Search engines have been continuously evolving since the beginning of their existence. One significant way search engines have changed: they are much better at understanding what natural behavior patterns and link profiles look like on the web.
Once Google emerged as the clear leader in search, ranking on the web was all about links. At the time, the link based algorithm was the most sophisticated thing out there and drove significant improvements in search quality.
Of course, there will always people who try to take advantage of a situation whenever there's money to be made. Sure enough, a market developed for buying and selling links.
Search engines didn't want people to buy and sell links because their algorithms counted the links as votes. Just as we don't want votes to be purchased in political elections because it would bias the results, purchased links bias the search algorithms.
Eventually the search engines got more sophisticated. They began to look at other signals and then they began to look for different types of patterns. We don't know what those are, but we can speculate, and understand what it means for how we approach the promotion of our website(s).
Balance in link building is important. If you have limited resources to focus on link development this can be hard to do. Perhaps you're considering a wide range of campaigns.
Examples of link building ideas that may come to mind include:
- Guest posts
- Digg home page
- .edu sites
- Affiliate programs
- Content syndication
You may explore all of these ideas and try a few. What happens to many publishers, though, is that they get good at one technique. When that happens, they drive that campaign really hard. In principle this sounds like a good idea, and well, it is. But what might happen is they develop a link profile similar to this one:
You might think, "Great! More than 70 .edu links!" However, there are two problems:
- This is out of balance. This type of distribution is clearly the result of an overly vertical link building campaign.
- Closely related to this is the question of relevance. Assuming that these are real .edu links (not on professor or student pages, but on prominent pages of the educational institution's site), you're still left with the question of whether these links are being put in front of the right audience. If you have a product that is targeted at students and you get on the right high volume page on the .edu site to reach those students, great! Don't fall into the trap of thinking a link is great just because it's on a high authority site.
More importantly, this link distribution sends clear screaming signals that the links are a result of a campaign to gain traffic from search engines instead of a campaign to get your product in front of the right audience. When you focus on audience instead of search engines, you almost never get a link distribution this out of balance.
While I can't say how much of a signal this is, I can tell you with great certainty that search engines really want publishers to focus on their audience, not the search engine.
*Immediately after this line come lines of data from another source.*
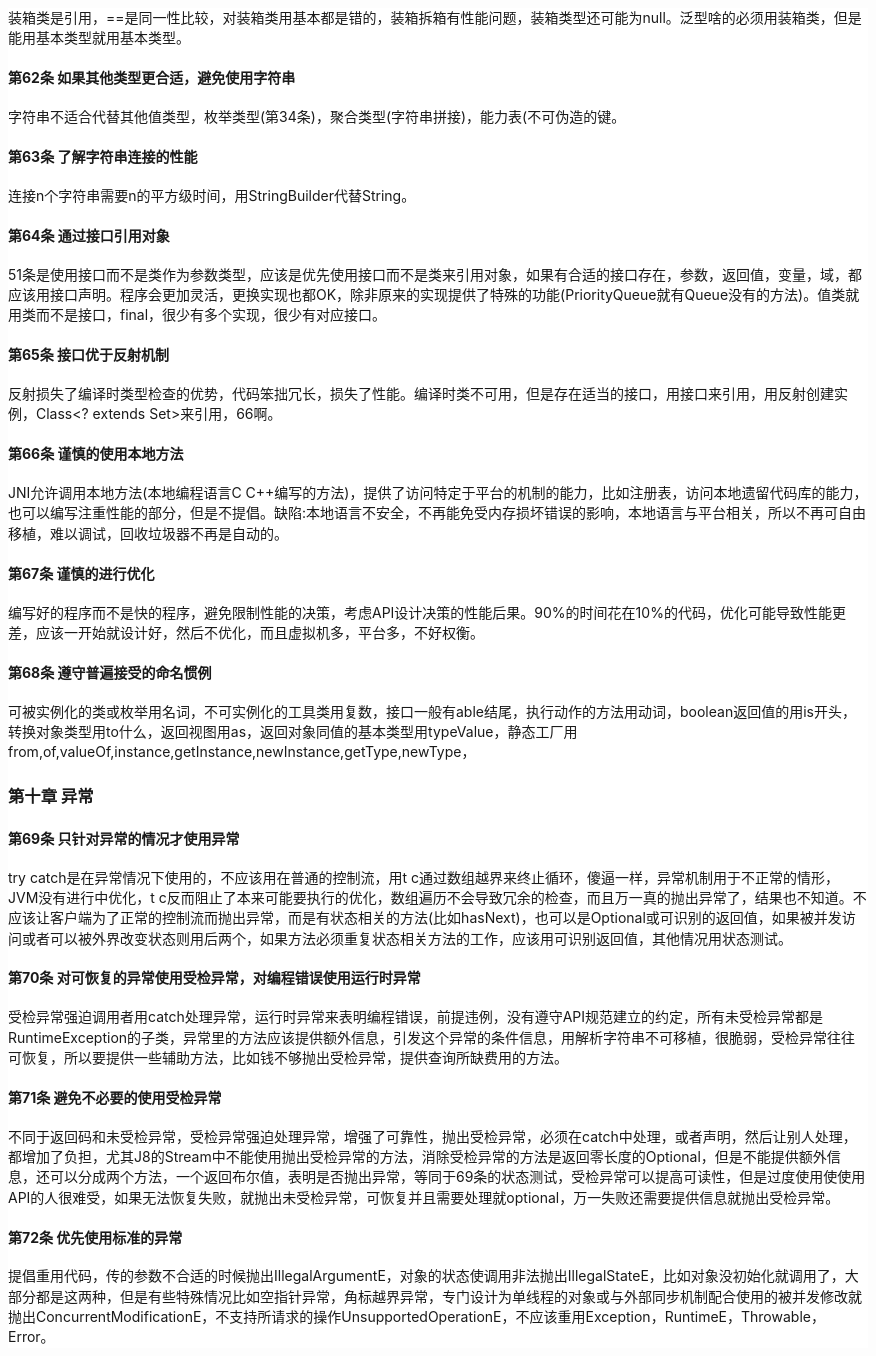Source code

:装箱类是引用，==是同一性比较，对装箱类用基本都是错的，装箱拆箱有性能问题，装箱类型还可能为null。泛型啥的必须用装箱类，但是能用基本类型就用基本类型。

#### 第62条 如果其他类型更合适，避免使用字符串

字符串不适合代替其他值类型，枚举类型(第34条)，聚合类型(字符串拼接)，能力表(不可伪造的键。

#### 第63条 了解字符串连接的性能

连接n个字符串需要n的平方级时间，用StringBuilder代替String。

#### 第64条 通过接口引用对象

51条是使用接口而不是类作为参数类型，应该是优先使用接口而不是类来引用对象，如果有合适的接口存在，参数，返回值，变量，域，都应该用接口声明。程序会更加灵活，更换实现也都OK，除非原来的实现提供了特殊的功能(PriorityQueue就有Queue没有的方法)。值类就用类而不是接口，final，很少有多个实现，很少有对应接口。

#### 第65条 接口优于反射机制

反射损失了编译时类型检查的优势，代码笨拙冗长，损失了性能。编译时类不可用，但是存在适当的接口，用接口来引用，用反射创建实例，Class<? extends Set<String>>来引用，66啊。

#### 第66条 谨慎的使用本地方法

JNI允许调用本地方法(本地编程语言C C++编写的方法)，提供了访问特定于平台的机制的能力，比如注册表，访问本地遗留代码库的能力，也可以编写注重性能的部分，但是不提倡。缺陷:本地语言不安全，不再能免受内存损坏错误的影响，本地语言与平台相关，所以不再可自由移植，难以调试，回收垃圾器不再是自动的。

#### 第67条 谨慎的进行优化

编写好的程序而不是快的程序，避免限制性能的决策，考虑API设计决策的性能后果。90%的时间花在10%的代码，优化可能导致性能更差，应该一开始就设计好，然后不优化，而且虚拟机多，平台多，不好权衡。

#### 第68条 遵守普遍接受的命名惯例

可被实例化的类或枚举用名词，不可实例化的工具类用复数，接口一般有able结尾，执行动作的方法用动词，boolean返回值的用is开头，转换对象类型用to什么，返回视图用as，返回对象同值的基本类型用typeValue，静态工厂用from,of,valueOf,instance,getInstance,newInstance,getType,newType，

### 第十章 异常

#### 第69条 只针对异常的情况才使用异常

try catch是在异常情况下使用的，不应该用在普通的控制流，用t c通过数组越界来终止循环，傻逼一样，异常机制用于不正常的情形，JVM没有进行中优化，t c反而阻止了本来可能要执行的优化，数组遍历不会导致冗余的检查，而且万一真的抛出异常了，结果也不知道。不应该让客户端为了正常的控制流而抛出异常，而是有状态相关的方法(比如hasNext)，也可以是Optional或可识别的返回值，如果被并发访问或者可以被外界改变状态则用后两个，如果方法必须重复状态相关方法的工作，应该用可识别返回值，其他情况用状态测试。

#### 第70条 对可恢复的异常使用受检异常，对编程错误使用运行时异常

受检异常强迫调用者用catch处理异常，运行时异常来表明编程错误，前提违例，没有遵守API规范建立的约定，所有未受检异常都是RuntimeException的子类，异常里的方法应该提供额外信息，引发这个异常的条件信息，用解析字符串不可移植，很脆弱，受检异常往往可恢复，所以要提供一些辅助方法，比如钱不够抛出受检异常，提供查询所缺费用的方法。

#### 第71条 避免不必要的使用受检异常

不同于返回码和未受检异常，受检异常强迫处理异常，增强了可靠性，抛出受检异常，必须在catch中处理，或者声明，然后让别人处理，都增加了负担，尤其J8的Stream中不能使用抛出受检异常的方法，消除受检异常的方法是返回零长度的Optional，但是不能提供额外信息，还可以分成两个方法，一个返回布尔值，表明是否抛出异常，等同于69条的状态测试，受检异常可以提高可读性，但是过度使用使使用API的人很难受，如果无法恢复失败，就抛出未受检异常，可恢复并且需要处理就optional，万一失败还需要提供信息就抛出受检异常。

#### 第72条 优先使用标准的异常

提倡重用代码，传的参数不合适的时候抛出IllegalArgumentE，对象的状态使调用非法抛出IllegalStateE，比如对象没初始化就调用了，大部分都是这两种，但是有些特殊情况比如空指针异常，角标越界异常，专门设计为单线程的对象或与外部同步机制配合使用的被并发修改就抛出ConcurrentModificationE，不支持所请求的操作UnsupportedOperationE，不应该重用Exception，RuntimeE，Throwable，Error。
"Looking natural" is one of the worst phrases in SEO. Consider the following phrase, which says almost the exact same thing: "Implement your manipulative campaign in a way so you don't get caught." Not particularly inspiring, is it?
Instead of looking natural, let's focus on "being natural." Natural businesses would focus on where the audience is. As soon as that happens, you're much more likely to cause buzz. A more natural link distribution will follow.
True link relevance will be high, and the other signals that the search engines may be considering will follow. Metrics, such as brand searches, brand mentions, and user engagement, will have a better chance of moving up together with the growth of your links.
This is where looking natural and being natural overlap. If you find yourself focused on one marketing initiative, even if it's focused on your audience, then consider developing a focus on another area or two. A balanced promotional strategy has almost always been good business, and still is on today's web.